Passage:
Safeguarding met Childcare on Non-Domestic Premises, Full day care source PDF ↗ provider page on ofsted.gov.uk ↗

Grades by area

Achievement

Expected standard
All children, including those with special educational needs and/or disabilities, make expected progress from their starting points. Children develop communication and language skills effectively across the nursery. For example, babies begin to name and label objects and imitate sounds. Toddlers develop simple narratives during play and pre-school children share their thoughts and ideas when asked open questions. While there is room to extend children's learning further across the nursery, all children are suitably prepared to move on to the next stage of their learning. Pre-school children develop all the key skills they need for the eventual move on to school.

(Collected data entries)
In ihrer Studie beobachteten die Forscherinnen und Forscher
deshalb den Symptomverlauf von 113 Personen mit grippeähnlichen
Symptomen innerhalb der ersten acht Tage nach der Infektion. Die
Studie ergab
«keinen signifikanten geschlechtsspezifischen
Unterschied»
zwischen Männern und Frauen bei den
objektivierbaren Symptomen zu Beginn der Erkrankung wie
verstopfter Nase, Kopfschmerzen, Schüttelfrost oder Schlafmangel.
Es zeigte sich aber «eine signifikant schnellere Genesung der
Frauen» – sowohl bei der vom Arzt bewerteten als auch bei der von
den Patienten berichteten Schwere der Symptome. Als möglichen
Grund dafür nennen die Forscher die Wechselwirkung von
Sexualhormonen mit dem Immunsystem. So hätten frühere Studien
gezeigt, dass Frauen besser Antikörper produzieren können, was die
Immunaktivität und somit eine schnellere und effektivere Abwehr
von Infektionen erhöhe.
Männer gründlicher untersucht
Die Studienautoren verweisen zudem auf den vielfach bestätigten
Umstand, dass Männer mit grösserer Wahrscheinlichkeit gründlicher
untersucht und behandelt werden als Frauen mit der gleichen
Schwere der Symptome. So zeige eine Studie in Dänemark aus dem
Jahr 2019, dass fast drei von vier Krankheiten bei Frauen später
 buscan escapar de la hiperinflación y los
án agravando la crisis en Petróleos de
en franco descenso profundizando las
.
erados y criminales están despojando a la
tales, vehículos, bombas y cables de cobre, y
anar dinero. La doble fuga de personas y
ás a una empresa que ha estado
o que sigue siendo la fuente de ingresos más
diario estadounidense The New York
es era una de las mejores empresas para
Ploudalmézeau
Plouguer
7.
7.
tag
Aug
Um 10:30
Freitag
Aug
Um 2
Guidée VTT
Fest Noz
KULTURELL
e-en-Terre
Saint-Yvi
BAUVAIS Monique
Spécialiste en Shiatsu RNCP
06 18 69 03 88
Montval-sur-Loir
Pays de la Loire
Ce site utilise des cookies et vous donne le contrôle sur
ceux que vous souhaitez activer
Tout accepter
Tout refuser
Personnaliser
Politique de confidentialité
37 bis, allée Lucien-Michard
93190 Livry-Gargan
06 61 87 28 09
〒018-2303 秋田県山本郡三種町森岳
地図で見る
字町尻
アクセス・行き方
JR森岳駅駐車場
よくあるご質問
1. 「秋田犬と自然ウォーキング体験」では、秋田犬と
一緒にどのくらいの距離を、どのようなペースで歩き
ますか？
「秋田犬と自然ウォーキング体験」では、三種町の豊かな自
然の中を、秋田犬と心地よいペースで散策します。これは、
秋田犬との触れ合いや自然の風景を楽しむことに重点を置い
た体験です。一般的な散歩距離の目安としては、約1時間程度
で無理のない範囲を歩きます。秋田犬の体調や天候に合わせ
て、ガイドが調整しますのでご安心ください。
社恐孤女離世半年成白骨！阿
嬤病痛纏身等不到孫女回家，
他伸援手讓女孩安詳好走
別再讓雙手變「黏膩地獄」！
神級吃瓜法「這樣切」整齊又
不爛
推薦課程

Work to complete:
Continue the nursery inspection report from its last sentence. The records were taken from a different source than the text.

Exercise result:
Behaviour, attitudes and establishing routines

Expected standard
The nursery is generally calm and all children behave well. Staff build warm relationships with children and they support them to settle in. Staff manage children's behaviour in age- and stage-appropriate way. They promote kindness and they praise positive behaviours. All babies, toddlers and pre-school children are generally settled, happy and content. Leaders understand their duty to ensure children access all of the sessions to which they are entitled. They check children's attendance every day and then follow up any unreported absences and escalate these as required. Babies, toddlers and pre-school children play and explore independently. Staff proactively support older children to learn to manage their own self-care, if appropriate to do so, when they are ready. Children make their own choices about what they want to do. For example, when toddlers confidently ask for certain resources that they would like to play with, staff rapidly facilitate their request. Pre-school children develop their play ideas between them collaboratively with staff and their peers. Children learn to cooperate with daily routines and play well alongside their peers. However, there is scope to review the organisation of some of the daily routines to help children gain more from their time attending.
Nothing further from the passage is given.